WHAT THE EXERCISE ASKS: Pictures appear among the records. Write out all else exactly as it stands.

LISTED RECORDS:
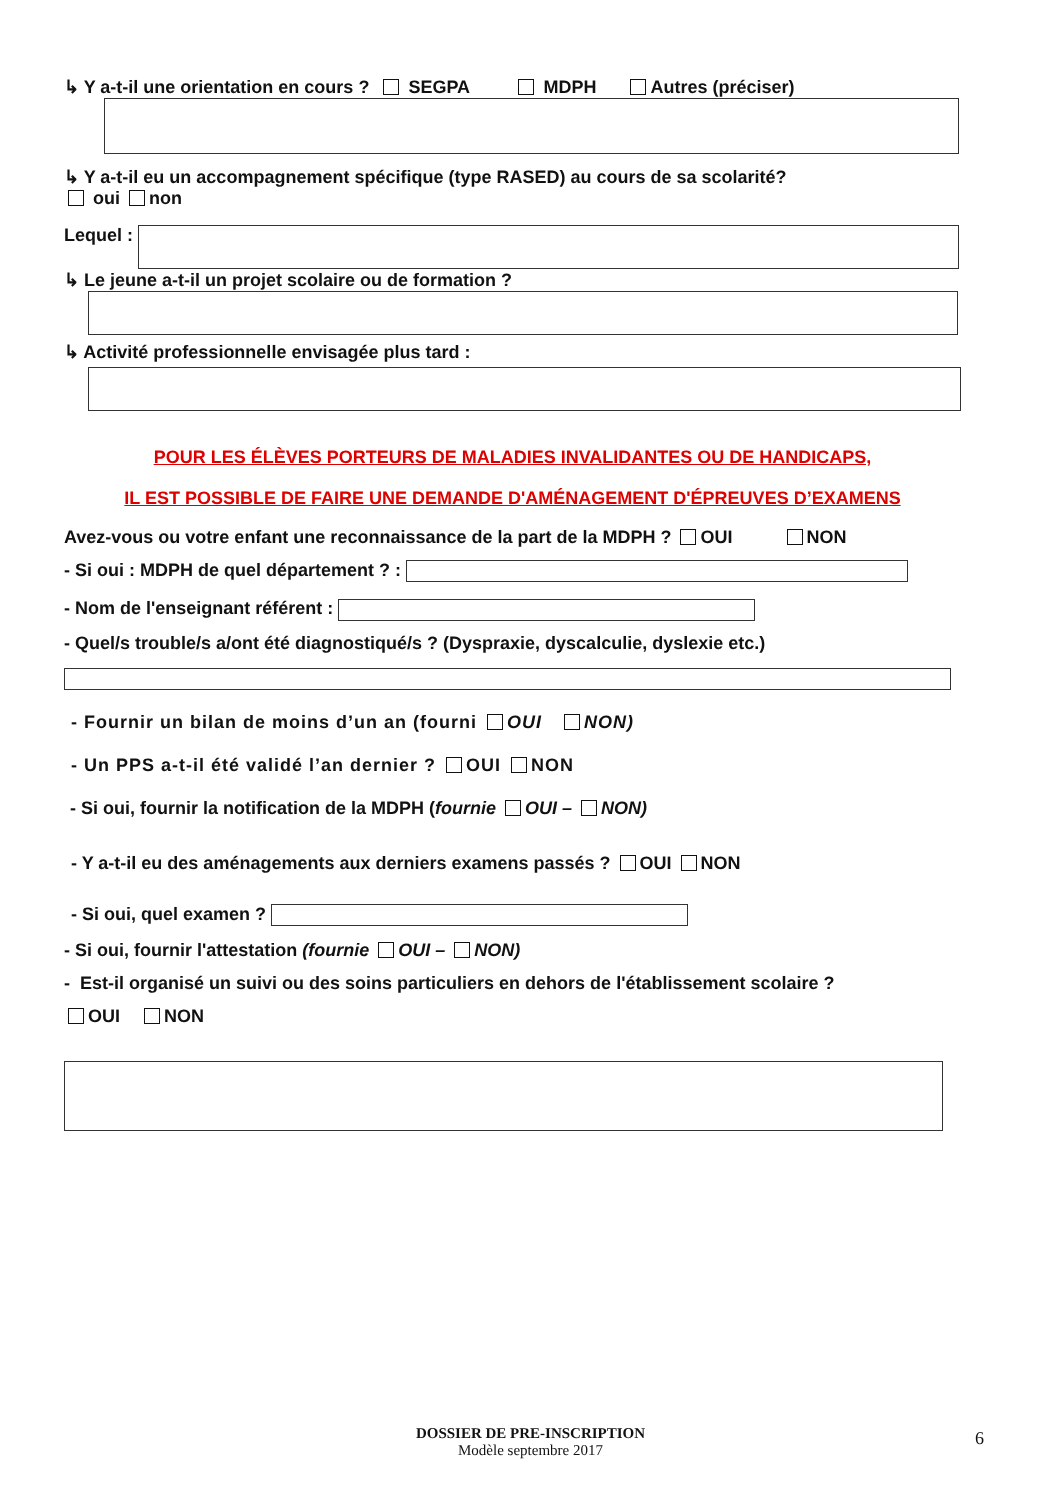↳ Y a-t-il une orientation en cours ? SEGPA MDPH Autres (préciser)
↳ Y a-t-il eu un accompagnement spécifique (type RASED) au cours de sa scolarité?
oui non
Lequel :
↳ Le jeune a-t-il un projet scolaire ou de formation ?
↳ Activité professionnelle envisagée plus tard :
POUR LES ÉLÈVES PORTEURS DE MALADIES INVALIDANTES OU DE HANDICAPS,
IL EST POSSIBLE DE FAIRE UNE DEMANDE D'AMÉNAGEMENT D'ÉPREUVES D’EXAMENS
Avez-vous ou votre enfant une reconnaissance de la part de la MDPH ? OUI NON
- Si oui : MDPH de quel département ? :
- Nom de l'enseignant référent :
- Quel/s trouble/s a/ont été diagnostiqué/s ? (Dyspraxie, dyscalculie, dyslexie etc.)
- Fournir un bilan de moins d’un an (fourni OUI NON)
- Un PPS a-t-il été validé l’an dernier ? OUI NON
- Si oui, fournir la notification de la MDPH (fournie OUI – NON)
- Y a-t-il eu des aménagements aux derniers examens passés ? OUI NON
- Si oui, quel examen ?
- Si oui, fournir l'attestation (fournie OUI – NON)
- Est-il organisé un suivi ou des soins particuliers en dehors de l'établissement scolaire ?
OUI NON
DOSSIER DE PRE-INSCRIPTION
Modèle septembre 2017
6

YOUR SOLUTION:
↳ Y a-t-il une orientation en cours ? SEGPA MDPH Autres (préciser)
↳ Y a-t-il eu un accompagnement spécifique (type RASED) au cours de sa scolarité?
oui non
Lequel :
↳ Le jeune a-t-il un projet scolaire ou de formation ?
↳ Activité professionnelle envisagée plus tard :
POUR LES ÉLÈVES PORTEURS DE MALADIES INVALIDANTES OU DE HANDICAPS,
IL EST POSSIBLE DE FAIRE UNE DEMANDE D'AMÉNAGEMENT D'ÉPREUVES D’EXAMENS
Avez-vous ou votre enfant une reconnaissance de la part de la MDPH ? OUI NON
- Si oui : MDPH de quel département ? :
- Nom de l'enseignant référent :
- Quel/s trouble/s a/ont été diagnostiqué/s ? (Dyspraxie, dyscalculie, dyslexie etc.)
- Fournir un bilan de moins d’un an (fourni OUI NON)
- Un PPS a-t-il été validé l’an dernier ? OUI NON
- Si oui, fournir la notification de la MDPH (fournie OUI – NON)
- Y a-t-il eu des aménagements aux derniers examens passés ? OUI NON
- Si oui, quel examen ?
- Si oui, fournir l'attestation (fournie OUI – NON)
- Est-il organisé un suivi ou des soins particuliers en dehors de l'établissement scolaire ?
OUI NON
DOSSIER DE PRE-INSCRIPTION
Modèle septembre 2017
6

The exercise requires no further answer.